◆ Direction
Reproduce the lines starting with the line with "pose: elev=245.0 azim=224.3" and going on through the line with "Dot at: (215, 294)", requests included. Scale each coordinate in the answers by 0.7 and round to whole numbers, halves up, leaving the requests unchanged.

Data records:
────────────────

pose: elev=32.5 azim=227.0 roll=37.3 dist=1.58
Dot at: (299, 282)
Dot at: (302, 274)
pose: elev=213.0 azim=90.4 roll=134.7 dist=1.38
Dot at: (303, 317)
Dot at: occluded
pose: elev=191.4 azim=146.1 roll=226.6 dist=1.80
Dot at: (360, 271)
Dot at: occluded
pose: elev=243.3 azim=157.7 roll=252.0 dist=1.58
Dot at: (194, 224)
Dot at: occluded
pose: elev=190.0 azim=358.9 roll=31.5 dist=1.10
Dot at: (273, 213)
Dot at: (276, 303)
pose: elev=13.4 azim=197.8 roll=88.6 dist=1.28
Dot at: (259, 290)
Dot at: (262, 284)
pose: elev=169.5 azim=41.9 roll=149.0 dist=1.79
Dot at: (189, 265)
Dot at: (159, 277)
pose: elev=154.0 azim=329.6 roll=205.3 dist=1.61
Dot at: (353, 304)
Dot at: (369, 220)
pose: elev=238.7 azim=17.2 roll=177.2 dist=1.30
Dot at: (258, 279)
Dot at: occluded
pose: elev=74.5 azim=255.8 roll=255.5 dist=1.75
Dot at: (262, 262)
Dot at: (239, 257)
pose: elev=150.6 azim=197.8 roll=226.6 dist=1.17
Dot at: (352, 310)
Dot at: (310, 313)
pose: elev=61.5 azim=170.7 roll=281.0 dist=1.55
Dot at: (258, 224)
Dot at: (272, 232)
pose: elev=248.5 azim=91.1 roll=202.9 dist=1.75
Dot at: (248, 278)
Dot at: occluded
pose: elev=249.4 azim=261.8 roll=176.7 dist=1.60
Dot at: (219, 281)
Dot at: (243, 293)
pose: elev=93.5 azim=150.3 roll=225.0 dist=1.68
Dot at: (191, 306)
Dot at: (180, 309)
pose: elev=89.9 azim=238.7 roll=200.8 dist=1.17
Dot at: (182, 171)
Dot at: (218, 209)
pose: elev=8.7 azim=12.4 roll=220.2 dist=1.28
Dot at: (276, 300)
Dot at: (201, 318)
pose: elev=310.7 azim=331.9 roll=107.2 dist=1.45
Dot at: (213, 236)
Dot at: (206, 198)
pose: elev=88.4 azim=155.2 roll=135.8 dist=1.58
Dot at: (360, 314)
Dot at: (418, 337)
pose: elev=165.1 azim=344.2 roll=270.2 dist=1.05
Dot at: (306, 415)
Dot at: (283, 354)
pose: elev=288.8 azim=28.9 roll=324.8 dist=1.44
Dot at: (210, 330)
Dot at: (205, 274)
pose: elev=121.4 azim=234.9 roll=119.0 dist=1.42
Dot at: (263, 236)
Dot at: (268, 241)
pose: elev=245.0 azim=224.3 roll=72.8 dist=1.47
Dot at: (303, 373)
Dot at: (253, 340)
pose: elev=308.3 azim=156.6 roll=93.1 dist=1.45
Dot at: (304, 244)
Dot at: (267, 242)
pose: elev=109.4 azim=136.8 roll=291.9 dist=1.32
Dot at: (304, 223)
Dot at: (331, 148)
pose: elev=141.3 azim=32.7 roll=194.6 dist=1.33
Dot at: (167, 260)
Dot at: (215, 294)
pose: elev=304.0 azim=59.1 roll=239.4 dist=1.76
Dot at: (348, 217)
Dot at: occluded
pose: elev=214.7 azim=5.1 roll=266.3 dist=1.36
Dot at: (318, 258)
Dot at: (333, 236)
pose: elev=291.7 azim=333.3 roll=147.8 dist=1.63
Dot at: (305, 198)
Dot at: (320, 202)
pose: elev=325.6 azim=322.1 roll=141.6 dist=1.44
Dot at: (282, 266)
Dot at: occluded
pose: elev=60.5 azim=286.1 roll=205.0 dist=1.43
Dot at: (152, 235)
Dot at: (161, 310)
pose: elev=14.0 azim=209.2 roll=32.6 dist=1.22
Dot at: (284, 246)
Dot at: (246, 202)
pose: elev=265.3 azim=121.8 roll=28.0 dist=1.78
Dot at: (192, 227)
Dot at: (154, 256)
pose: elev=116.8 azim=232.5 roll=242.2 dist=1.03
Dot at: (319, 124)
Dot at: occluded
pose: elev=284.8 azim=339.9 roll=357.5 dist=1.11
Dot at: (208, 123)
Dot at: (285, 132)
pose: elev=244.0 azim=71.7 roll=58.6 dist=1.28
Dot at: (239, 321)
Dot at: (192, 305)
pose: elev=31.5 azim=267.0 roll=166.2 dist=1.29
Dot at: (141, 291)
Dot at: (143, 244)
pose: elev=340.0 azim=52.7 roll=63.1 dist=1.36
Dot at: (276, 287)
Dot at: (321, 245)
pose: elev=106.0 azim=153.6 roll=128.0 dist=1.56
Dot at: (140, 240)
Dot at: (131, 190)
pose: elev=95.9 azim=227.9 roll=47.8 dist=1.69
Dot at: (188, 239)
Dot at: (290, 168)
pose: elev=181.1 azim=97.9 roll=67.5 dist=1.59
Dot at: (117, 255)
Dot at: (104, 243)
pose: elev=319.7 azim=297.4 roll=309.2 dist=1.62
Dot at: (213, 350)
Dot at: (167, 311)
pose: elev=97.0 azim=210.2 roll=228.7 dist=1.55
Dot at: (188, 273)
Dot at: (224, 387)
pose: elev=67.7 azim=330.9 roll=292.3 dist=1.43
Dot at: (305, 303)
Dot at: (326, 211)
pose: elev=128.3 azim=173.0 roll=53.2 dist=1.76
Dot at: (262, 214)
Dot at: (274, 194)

────────────────

◆ Task response
pose: elev=245.0 azim=224.3 roll=72.8 dist=1.47
Dot at: (303, 373)
Dot at: (177, 238)
pose: elev=308.3 azim=156.6 roll=93.1 dist=1.45
Dot at: (304, 244)
Dot at: (187, 169)
pose: elev=109.4 azim=136.8 roll=291.9 dist=1.32
Dot at: (304, 223)
Dot at: (232, 104)
pose: elev=141.3 azim=32.7 roll=194.6 dist=1.33
Dot at: (167, 260)
Dot at: (151, 206)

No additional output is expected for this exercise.